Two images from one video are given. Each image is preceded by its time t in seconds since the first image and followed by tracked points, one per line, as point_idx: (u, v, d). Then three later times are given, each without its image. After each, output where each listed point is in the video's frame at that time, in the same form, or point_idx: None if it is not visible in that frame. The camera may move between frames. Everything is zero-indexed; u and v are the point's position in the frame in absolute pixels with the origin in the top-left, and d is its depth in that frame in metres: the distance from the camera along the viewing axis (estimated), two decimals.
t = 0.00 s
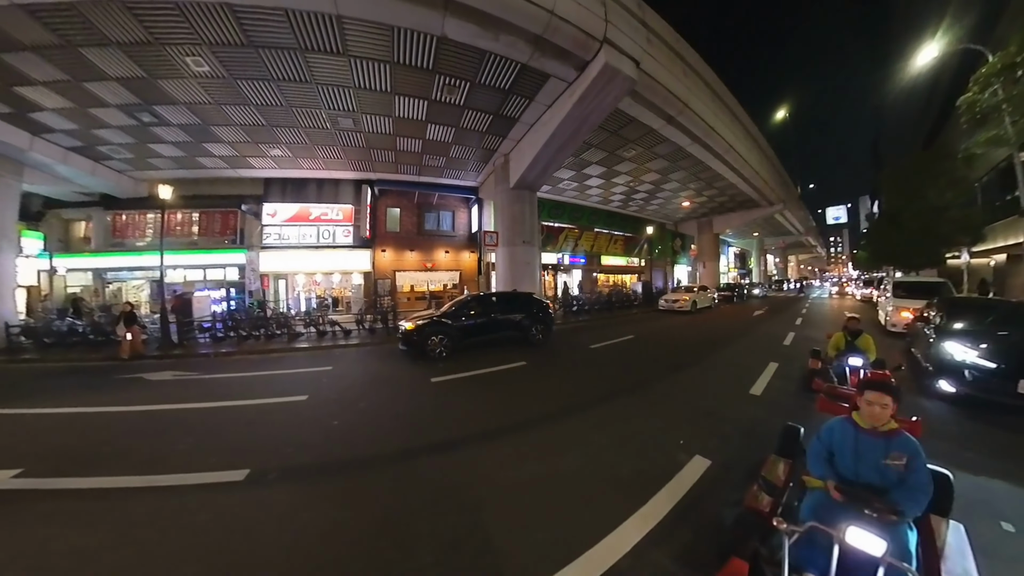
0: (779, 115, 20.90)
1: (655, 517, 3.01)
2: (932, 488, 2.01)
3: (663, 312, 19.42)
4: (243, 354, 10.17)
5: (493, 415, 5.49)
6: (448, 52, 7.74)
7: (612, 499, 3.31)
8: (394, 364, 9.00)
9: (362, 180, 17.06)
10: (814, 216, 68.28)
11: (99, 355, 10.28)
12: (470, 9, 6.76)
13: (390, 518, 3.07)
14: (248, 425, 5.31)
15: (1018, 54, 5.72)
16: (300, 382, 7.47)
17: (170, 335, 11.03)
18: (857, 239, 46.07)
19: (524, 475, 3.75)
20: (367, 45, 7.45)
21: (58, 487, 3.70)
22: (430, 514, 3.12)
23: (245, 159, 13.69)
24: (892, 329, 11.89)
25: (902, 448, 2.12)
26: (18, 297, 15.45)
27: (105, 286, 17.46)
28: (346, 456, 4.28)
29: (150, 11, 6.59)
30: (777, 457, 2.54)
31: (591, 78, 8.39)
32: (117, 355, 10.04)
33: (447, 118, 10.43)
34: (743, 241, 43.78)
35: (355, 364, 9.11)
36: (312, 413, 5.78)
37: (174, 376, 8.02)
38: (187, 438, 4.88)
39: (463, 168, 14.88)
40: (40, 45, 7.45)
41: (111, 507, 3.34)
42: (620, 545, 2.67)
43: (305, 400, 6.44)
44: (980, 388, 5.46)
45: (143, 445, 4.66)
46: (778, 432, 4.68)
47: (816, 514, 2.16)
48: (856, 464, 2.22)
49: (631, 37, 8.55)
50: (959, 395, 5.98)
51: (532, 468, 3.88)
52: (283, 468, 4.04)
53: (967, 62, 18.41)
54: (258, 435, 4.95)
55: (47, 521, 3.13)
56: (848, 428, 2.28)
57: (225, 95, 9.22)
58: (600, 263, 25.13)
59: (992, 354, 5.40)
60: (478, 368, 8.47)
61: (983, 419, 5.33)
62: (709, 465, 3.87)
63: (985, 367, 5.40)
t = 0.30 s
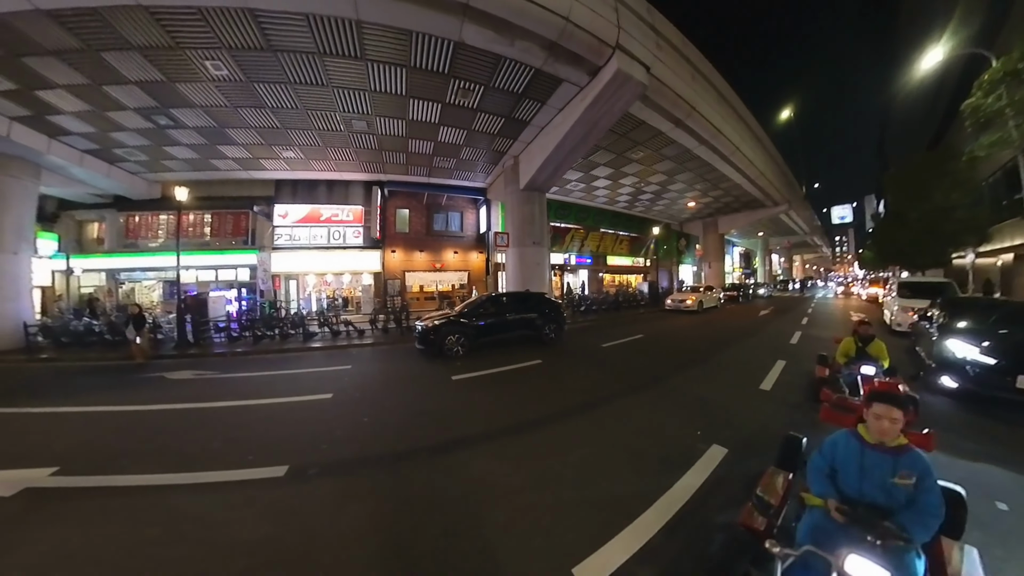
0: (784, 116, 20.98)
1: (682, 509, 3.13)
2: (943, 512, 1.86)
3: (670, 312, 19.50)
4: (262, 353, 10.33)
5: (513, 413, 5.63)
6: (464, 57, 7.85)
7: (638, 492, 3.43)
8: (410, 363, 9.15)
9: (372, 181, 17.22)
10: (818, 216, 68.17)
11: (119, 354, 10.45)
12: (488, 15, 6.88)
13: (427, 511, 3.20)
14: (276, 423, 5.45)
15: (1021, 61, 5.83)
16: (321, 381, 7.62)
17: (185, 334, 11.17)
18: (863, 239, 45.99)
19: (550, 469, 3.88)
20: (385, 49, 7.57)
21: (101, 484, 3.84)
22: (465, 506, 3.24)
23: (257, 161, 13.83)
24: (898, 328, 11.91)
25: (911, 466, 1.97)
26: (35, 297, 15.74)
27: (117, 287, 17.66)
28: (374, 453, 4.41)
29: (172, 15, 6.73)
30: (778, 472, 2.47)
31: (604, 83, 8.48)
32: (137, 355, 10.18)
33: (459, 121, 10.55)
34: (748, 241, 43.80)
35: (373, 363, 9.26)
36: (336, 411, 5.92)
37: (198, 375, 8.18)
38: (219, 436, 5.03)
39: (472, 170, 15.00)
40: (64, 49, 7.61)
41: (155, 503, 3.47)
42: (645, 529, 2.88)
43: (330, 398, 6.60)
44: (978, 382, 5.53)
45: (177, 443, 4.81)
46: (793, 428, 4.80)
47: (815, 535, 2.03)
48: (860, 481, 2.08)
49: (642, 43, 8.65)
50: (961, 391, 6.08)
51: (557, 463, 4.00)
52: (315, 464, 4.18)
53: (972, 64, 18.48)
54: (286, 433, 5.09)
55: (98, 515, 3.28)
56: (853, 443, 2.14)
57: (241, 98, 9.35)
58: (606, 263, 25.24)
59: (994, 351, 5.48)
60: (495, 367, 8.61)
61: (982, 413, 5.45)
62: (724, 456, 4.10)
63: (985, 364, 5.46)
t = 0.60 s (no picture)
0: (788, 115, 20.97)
1: (700, 503, 3.21)
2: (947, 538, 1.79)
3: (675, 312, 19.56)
4: (275, 352, 10.45)
5: (526, 410, 5.72)
6: (476, 61, 7.93)
7: (656, 487, 3.51)
8: (422, 362, 9.24)
9: (379, 182, 17.33)
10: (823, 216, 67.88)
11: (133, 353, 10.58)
12: (500, 20, 6.96)
13: (451, 506, 3.28)
14: (294, 421, 5.55)
15: None
16: (334, 379, 7.71)
17: (197, 334, 11.29)
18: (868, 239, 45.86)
19: (568, 465, 3.96)
20: (398, 53, 7.66)
21: (129, 480, 3.92)
22: (487, 502, 3.32)
23: (267, 162, 13.93)
24: (901, 328, 12.02)
25: (914, 486, 1.90)
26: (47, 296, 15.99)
27: (128, 286, 17.91)
28: (394, 450, 4.50)
29: (187, 19, 6.81)
30: (771, 487, 2.41)
31: (613, 86, 8.53)
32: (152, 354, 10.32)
33: (469, 122, 10.62)
34: (752, 241, 43.77)
35: (384, 361, 9.36)
36: (353, 409, 6.02)
37: (215, 374, 8.29)
38: (239, 433, 5.12)
39: (480, 171, 15.08)
40: (81, 52, 7.72)
41: (184, 499, 3.56)
42: (662, 521, 2.98)
43: (346, 396, 6.70)
44: (979, 380, 5.62)
45: (199, 440, 4.90)
46: (804, 425, 4.87)
47: (808, 558, 1.97)
48: (858, 501, 2.03)
49: (650, 46, 8.70)
50: (963, 389, 6.15)
51: (574, 459, 4.07)
52: (336, 461, 4.27)
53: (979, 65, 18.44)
54: (306, 431, 5.18)
55: (132, 511, 3.37)
56: (852, 459, 2.07)
57: (253, 101, 9.44)
58: (611, 263, 25.31)
59: (995, 350, 5.55)
60: (505, 365, 8.70)
61: (985, 409, 5.52)
62: (735, 450, 4.20)
63: (986, 362, 5.53)
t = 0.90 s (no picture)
0: (807, 110, 20.45)
1: (726, 506, 3.17)
2: None
3: (691, 312, 19.29)
4: (295, 351, 10.66)
5: (545, 410, 5.72)
6: (491, 63, 7.98)
7: (680, 488, 3.48)
8: (439, 362, 9.33)
9: (394, 184, 17.53)
10: (844, 214, 66.03)
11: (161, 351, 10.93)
12: (516, 22, 6.99)
13: (475, 505, 3.30)
14: (318, 419, 5.67)
15: None
16: (354, 379, 7.84)
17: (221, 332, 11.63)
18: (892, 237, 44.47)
19: (589, 465, 3.95)
20: (414, 56, 7.76)
21: (163, 475, 4.06)
22: (511, 501, 3.33)
23: (286, 166, 14.21)
24: (929, 330, 11.60)
25: (952, 524, 1.72)
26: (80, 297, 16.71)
27: (154, 287, 18.51)
28: (417, 448, 4.58)
29: (210, 28, 7.02)
30: (784, 513, 2.37)
31: (628, 84, 8.47)
32: (180, 352, 10.67)
33: (483, 124, 10.68)
34: (770, 240, 42.92)
35: (402, 361, 9.46)
36: (375, 408, 6.12)
37: (240, 372, 8.51)
38: (266, 431, 5.26)
39: (494, 172, 15.14)
40: (111, 63, 8.02)
41: (216, 495, 3.66)
42: (688, 523, 2.95)
43: (367, 395, 6.80)
44: (1014, 383, 5.42)
45: (228, 437, 5.05)
46: (831, 428, 4.76)
47: None
48: (886, 538, 1.84)
49: (665, 44, 8.62)
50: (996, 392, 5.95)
51: (595, 460, 4.06)
52: (360, 459, 4.34)
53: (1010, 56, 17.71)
54: (330, 429, 5.29)
55: (169, 506, 3.49)
56: (879, 489, 1.89)
57: (273, 106, 9.65)
58: (625, 263, 25.12)
59: None
60: (522, 365, 8.72)
61: (1021, 413, 5.33)
62: (759, 452, 4.14)
63: (1020, 365, 5.35)
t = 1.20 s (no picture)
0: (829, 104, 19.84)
1: (755, 515, 3.03)
2: None
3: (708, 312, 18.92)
4: (310, 350, 10.79)
5: (561, 413, 5.62)
6: (503, 60, 7.94)
7: (703, 496, 3.35)
8: (453, 361, 9.30)
9: (407, 184, 17.64)
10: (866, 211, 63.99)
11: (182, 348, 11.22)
12: (529, 18, 6.94)
13: (490, 510, 3.23)
14: (333, 419, 5.67)
15: None
16: (369, 378, 7.87)
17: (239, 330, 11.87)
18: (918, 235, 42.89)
19: (607, 470, 3.84)
20: (426, 55, 7.77)
21: (181, 473, 4.10)
22: (527, 506, 3.26)
23: (301, 168, 14.41)
24: (963, 331, 11.16)
25: None
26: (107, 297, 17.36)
27: (176, 287, 18.98)
28: (432, 450, 4.53)
29: (226, 32, 7.13)
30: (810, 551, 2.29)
31: (643, 78, 8.32)
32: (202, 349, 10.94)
33: (496, 122, 10.65)
34: (789, 238, 41.84)
35: (416, 360, 9.48)
36: (389, 409, 6.10)
37: (256, 369, 8.63)
38: (282, 429, 5.28)
39: (507, 171, 15.10)
40: (133, 70, 8.25)
41: (232, 494, 3.68)
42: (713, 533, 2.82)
43: (382, 395, 6.82)
44: None
45: (245, 436, 5.08)
46: (862, 434, 4.54)
47: None
48: None
49: (681, 36, 8.45)
50: None
51: (613, 465, 3.96)
52: (374, 460, 4.31)
53: None
54: (345, 429, 5.28)
55: (186, 504, 3.51)
56: (928, 530, 1.50)
57: (289, 109, 9.79)
58: (639, 262, 24.79)
59: None
60: (537, 366, 8.61)
61: None
62: (787, 460, 3.95)
63: None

--

> [PROBLEM REQUIREMENTS] Your answer should be the exact lines above from the one with "10: (818, 216, 68.17)" through the one with "22: (465, 506, 3.24)", both included, and nothing besides.

> [OUTPUT]
10: (818, 216, 68.17)
11: (119, 354, 10.45)
12: (488, 15, 6.88)
13: (427, 511, 3.20)
14: (276, 423, 5.45)
15: (1021, 61, 5.83)
16: (321, 381, 7.62)
17: (185, 334, 11.17)
18: (863, 239, 45.99)
19: (550, 469, 3.88)
20: (385, 49, 7.57)
21: (101, 484, 3.84)
22: (465, 506, 3.24)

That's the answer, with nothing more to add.